- Task brief
When you retype the records that follow, keep each word as it is and drop any pictures.
*** Data excerpts ***
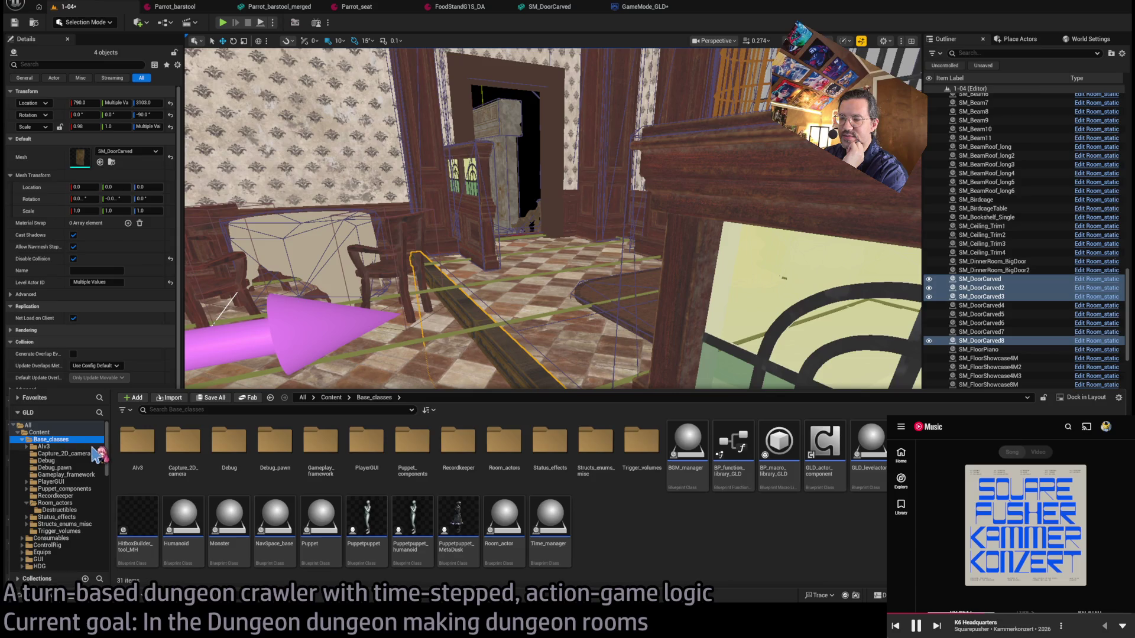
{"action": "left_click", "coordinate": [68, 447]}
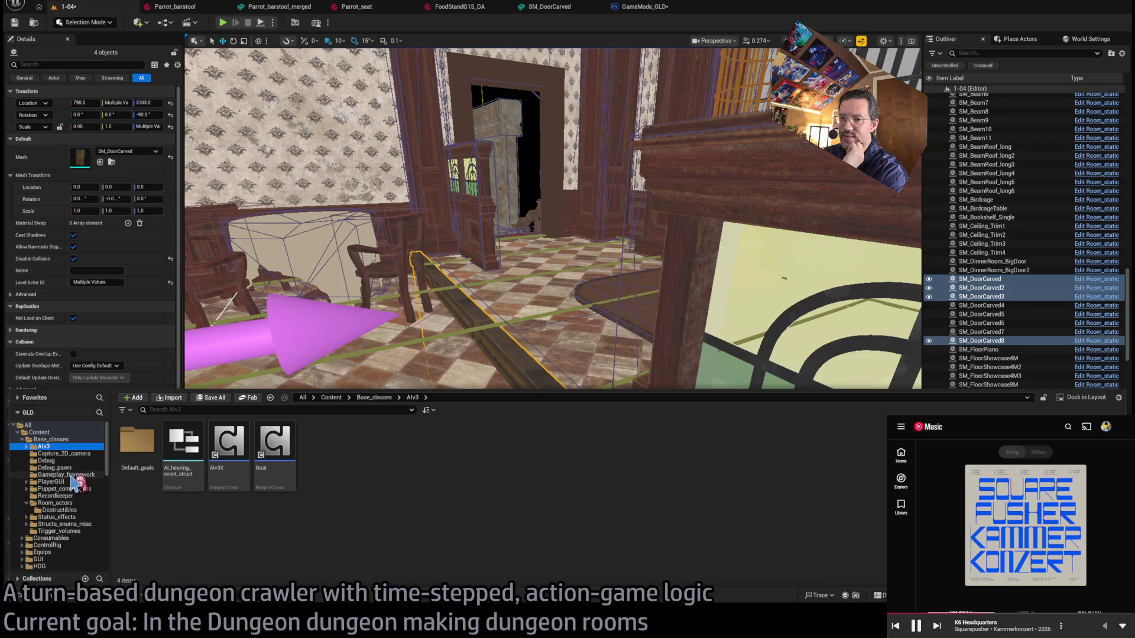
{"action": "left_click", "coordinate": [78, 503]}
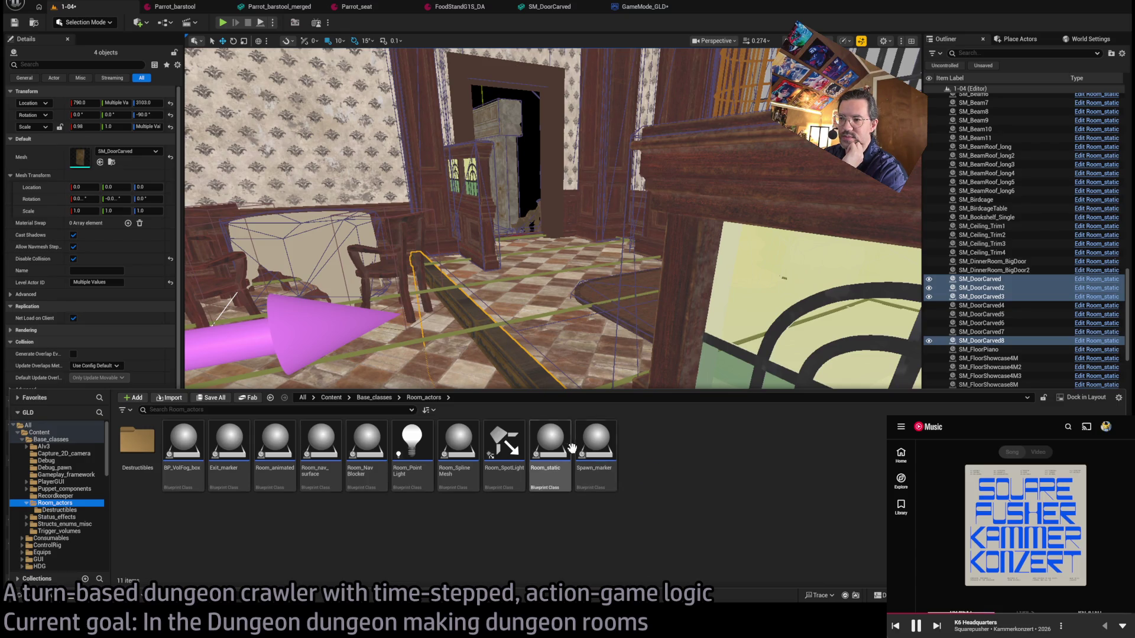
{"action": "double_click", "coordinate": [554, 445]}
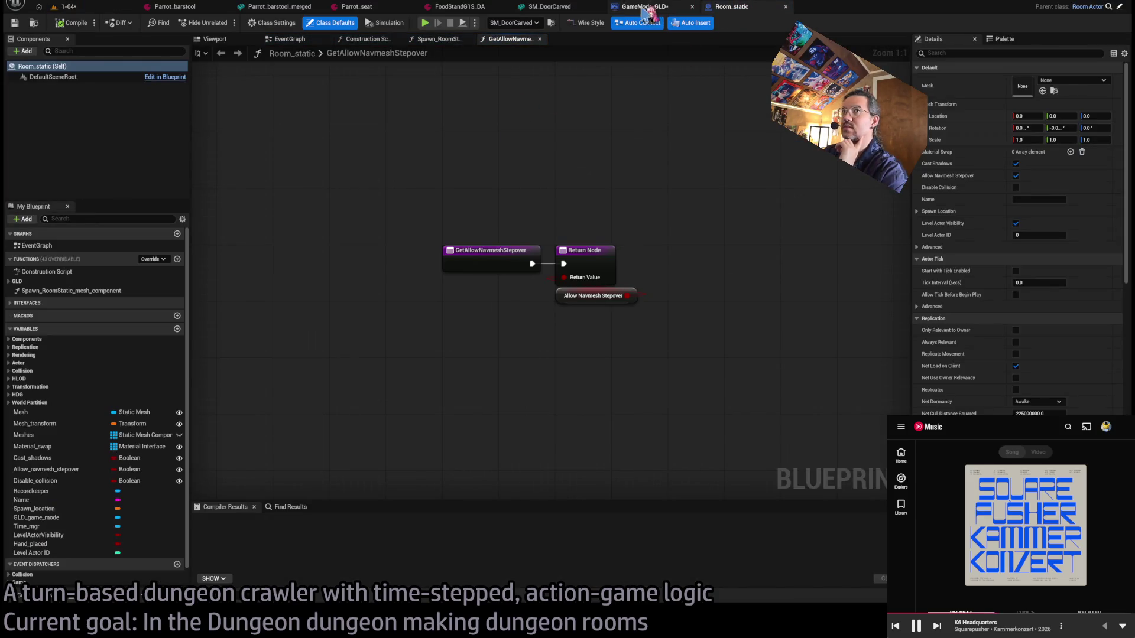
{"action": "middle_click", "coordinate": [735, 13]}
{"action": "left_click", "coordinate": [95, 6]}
*** End of Data excerpts ***
- Exercise output
{"action": "left_click", "coordinate": [68, 447]}
{"action": "left_click", "coordinate": [78, 503]}
{"action": "double_click", "coordinate": [554, 445]}
{"action": "middle_click", "coordinate": [735, 13]}
{"action": "left_click", "coordinate": [95, 6]}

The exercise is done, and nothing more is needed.